# I Derivation of non-dimensional Navier Stoke equation

1. Jun 17, 2017

### ussername

Take the first three terms of Navier Stoke equation:
$$\rho \cdot \left ( v_{x}\cdot \frac{\partial \vec{v}}{\partial x} + v_{y}\cdot \frac{\partial \vec{v}}{\partial y} + v_{z}\cdot \frac{\partial \vec{v}}{\partial z}\right )$$

Define the length $v$ of the velocity vector field:
$$\vec{v}=v\cdot \vec{v}^{0}$$
where $\vec{v}^{0}$ is the unit vector field with same direction as $\vec{v}$. Thus it is:$$v_{x}=v\cdot v_{x}^{0}$$$$v_{y}=v\cdot v_{y}^{0}$$$$v_{z}=v\cdot v_{z}^{0}$$

Now both terms $v\cdot \vec{v}^{0}$ can change with $x$ coordinate, so their derivation is:
$$\frac{\partial (v\cdot \vec{v}^{0})}{\partial x}=\vec{v}^{0}\cdot \frac{\partial v}{\partial x}+v\cdot \frac{\partial \vec{v}^{0}}{\partial x}$$

When I substitute these derivations into the NS equation (1. equation), I get something like this:
$$\rho \cdot\vec{v}^{0}\cdot v\cdot \left ( \vec{v}^{0}\cdot \left ( \frac{\partial v}{\partial x} , \frac{\partial v}{\partial y} , \frac{\partial v}{\partial z}\right ) \right )+\rho \cdot v^{2}\left ( \vec{v}^{0}\cdot \left ( \frac{\partial \vec{v}^{0}}{\partial x} , \frac{\partial \vec{v}^{0}}{\partial y} , \frac{\partial \vec{v}^{0}}{\partial z}\right ) \right )$$

But according to the literature it should be just the second term:
$$\rho \cdot v^{2}\left ( \vec{v}^{0}\cdot \left ( \frac{\partial \vec{v}^{0}}{\partial x} , \frac{\partial \vec{v}^{0}}{\partial y} , \frac{\partial \vec{v}^{0}}{\partial z}\right ) \right )=\rho \cdot v^{2}\cdot \left ( \vec{v}^{0}\cdot \left ( \mathrm{div} \vec{v}^{0} \right ) \right )$$

2. Jun 17, 2017

### Orodruin

Staff Emeritus
I don't think you are understanding it right. If the point is to get rid of the dimensions then $v$ should be some constant reference speed, not the speed of the fluid at each point.

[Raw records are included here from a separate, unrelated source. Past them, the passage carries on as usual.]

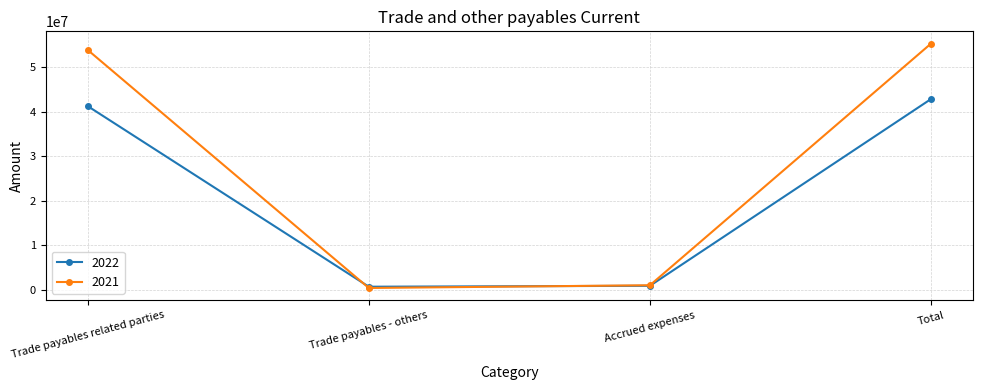

Which series has the largest range (max minus min)?

2021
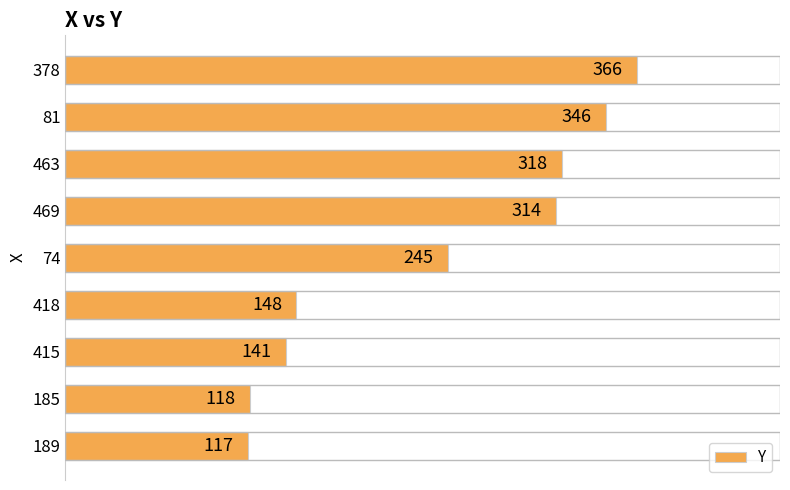

True or false: the data shows 314 at 469.

True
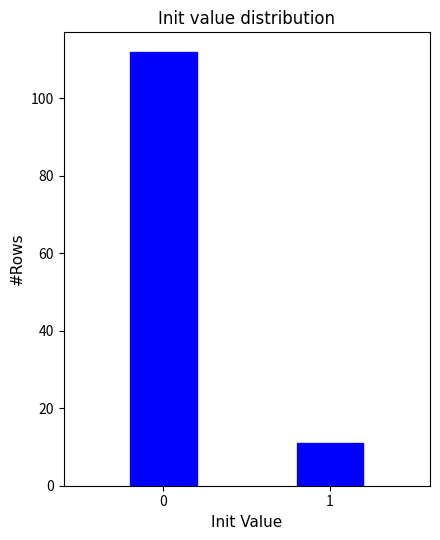

Reading left to right, list all the values displayed in this chart.

0=112	1=11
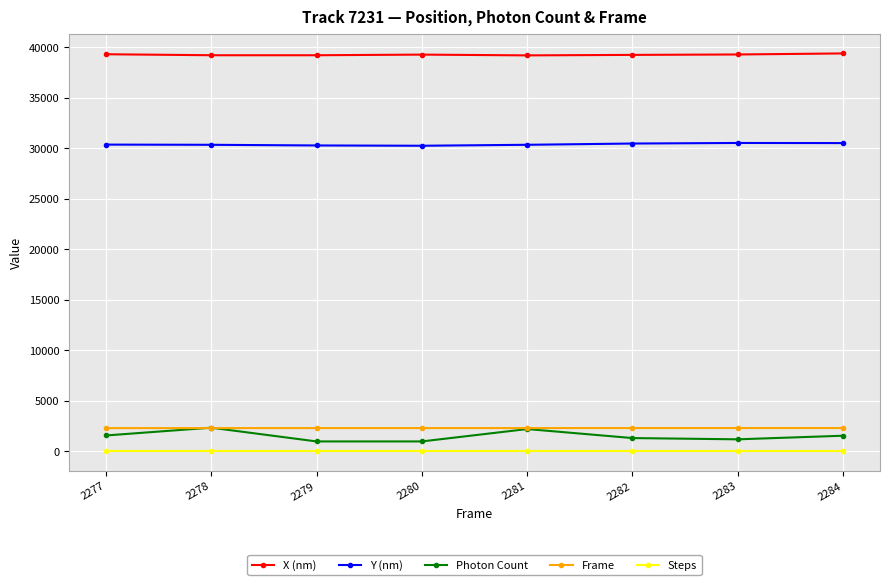

What is the maximum value for Frame?

2284.0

Edit: I also suggest you stop using $\cdot$ when you don't mean scalar product, it makes your post difficult to read.

3. Jun 17, 2017

### ussername

So what is the definition of the unit velocity vector?

Edit: If $v$ is the average constant speed, than the length of $\vec{v}^0$ is not generally unity.

Last edited: Jun 17, 2017
4. Jun 17, 2017

### Orodruin

Staff Emeritus
Indeed. It is just a dimensionless velocity. Note that $v$ can be any fixed non-zero speed. You would typically fix it to some speed that appears in your problem, such as the speed of the flow at infinity.

5. Jun 21, 2017

### ussername

The non-dimensional Navier Stokes equation is:
$$\frac{L\cdot f}{v}\frac{\partial \vec{v}^*}{\partial \vec{\tau}^*}+ v_x^*\frac{\partial \vec{v}^*}{\partial x^*}+ v_y^*\frac{\partial \vec{v}^*}{\partial y^*}+v_z^*\frac{\partial \vec{v}^*}{\partial z^*}=\frac{g\cdot L}{v^2}\vec{g}^*+\frac{p^0}{\rho \cdot v^2} \bigtriangledown^*p^*+\frac{\eta }{L\cdot v\cdot \rho } \bigtriangledown^{*2}\vec{v}^*$$
I understand that by setting physical parameters ($v,\rho,L...$) I can achieve in my scaled flow e.g. identical ratio of friction force to net force as in the original flow.

What I don't understand is how can I determine which terms in this equation are negligible. I know the physical dimensional parameters ($v,\rho,L...$) but I generally don't know the non-dimensional vectors ($v_x^*\frac{\partial \vec{v}^*}{\partial x^*}+ v_y^*\frac{\partial \vec{v}^*}{\partial y^*}+v_z^*\frac{\partial \vec{v}^*}{\partial z^*}$, $\bigtriangledown^{*2}\vec{v}^*$...).
So how can I know which values are standing behind every term in the equation?